**GIVEN TASK 1:**
In the walkthrough on solving greater than sudoku puzzles below, which square turns out to be the only possible spot for a 1 in block G?
**GIVEN TASK 2:**
Carry on the greater than sudoku walkthrough below, picking up right after its final sentence.

Solving Greater Than Sudoku Puzzles
EDIT: Sorry about the crappy formatting. Blogger, dontchaknow. It looks good in Preview but dies in Firefox in actual display. I'll see if I can't make it look nicer.
Ever since my post about solving difficult sudoku puzzles with my uniqueness method sudoku searches in the the referrer logs have jumped considerably and are about 20% of all hits now, many of them looking for help solving "greater than sudoku" puzzles. I couldn't find any help myself when I first tackled them but I've gotten pretty good. Here now a primer for solving "greater than sudoku" puzzles.
If you want to play along, the puzzle which will be solved is Greater Than #374, a medium level puzzle from Killer Sudokuo Oline. Go print it out. I'll wait.
Warning: this entry is long and contains around a meg of ~20KB GIFs
Note the key for referring to blocks and numbers:
Greater Than Sudoku Puzzle #374
Greater Than sudoku puzzles only show the relation between the numbers. Therefore the only way to begin solving them is to start with the limits, 1 and 9.
Here we start by looking for the 1s which have to be the lowest boxes. In the block A we have two candidate squares 2 and 7 which are smaller than all their neighbours.
Working our way down the column we find three candidates in the block D and only one in block G.
Every square except 5 in block G is larger than something else so there's one possible square which can have a value of 1: G5.
With this 1 in place, the rules of sudoku say that no other square in this one's row or column can have the same value.
The 1 in G5 negates the candidate 1 in square A2, leaving only A7 to hold a 1 for that block
The known 1 in square A7 means that the candidate in D4 must be invalid since they share a row. that leaves D3 as the 1. Moving on to the middle column, we mark all possible candidates for the 1 again.
With only 1 candidate in block B (B4), we take out the two candidates in that fourth column, and D3 negates another candidate in the fourth row, leaving only 1 possible position for both block B and E. Block F still has two remaining.

**STORED RECORDS:**

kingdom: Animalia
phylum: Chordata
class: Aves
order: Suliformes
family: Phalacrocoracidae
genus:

**FINAL ANSWER 1:**
G5

**FINAL ANSWER 2:**
We'll leave those two blocks and move on.
Sudoku rules force the 1 in block C to be in the top row and only C2 is smaller than any other cell in that row. Likewise, only the bottom row of block F can contain a 1 and the smallest square there is F9.
These 1s in blocks C and F force the 1 to be in the left column of block J, and the 1 in G5 means it can only be the upper or lower square, just as in block H
Since only one of those squares in J was smaller than all others, J7 it is, forcing block H to H3.
Right. The 1s are done. Now for the 9s. For no particular reason I'll mark the candidates across the top row. The 9s ,ust by definition have the largest value. If any square is larger than a candidate, that candidate can't be a 9.
There are only two candidates in block A, both along the top. These negate the candidates in B3 and C3, leaving only one possible choice in each.
Working down the left column we get stuck with D2 and D7 matching G2 and G7. Not much help.
In the middle column we have three potential candidates but B5 negates candidate E8, leaving only E4 and E6. Continuing to check, mark candidates and remove them based on sudoku rules, we're left with only one candidate 9 in each block.
So we fill them in.
Now it's time to do either 2s or 8s. Since all the 1s and 9s are filled in, it doesn't matter much which one we go after first. However, 2 is more absolute than 8 since it can only be larger than 1 and is therefore the smallest number to deal with, whereas 8 tends to be more ambiguous, being smaller than 9 but larger than everything else.
In block A it looks like there are three candidates for the next smallest number, A2, A4 and A8. However, while A4 is smaller than all surrounding squares other than 1, A8 is larger than A5. Since 2 can't be larger than anything else, A8 is nixed.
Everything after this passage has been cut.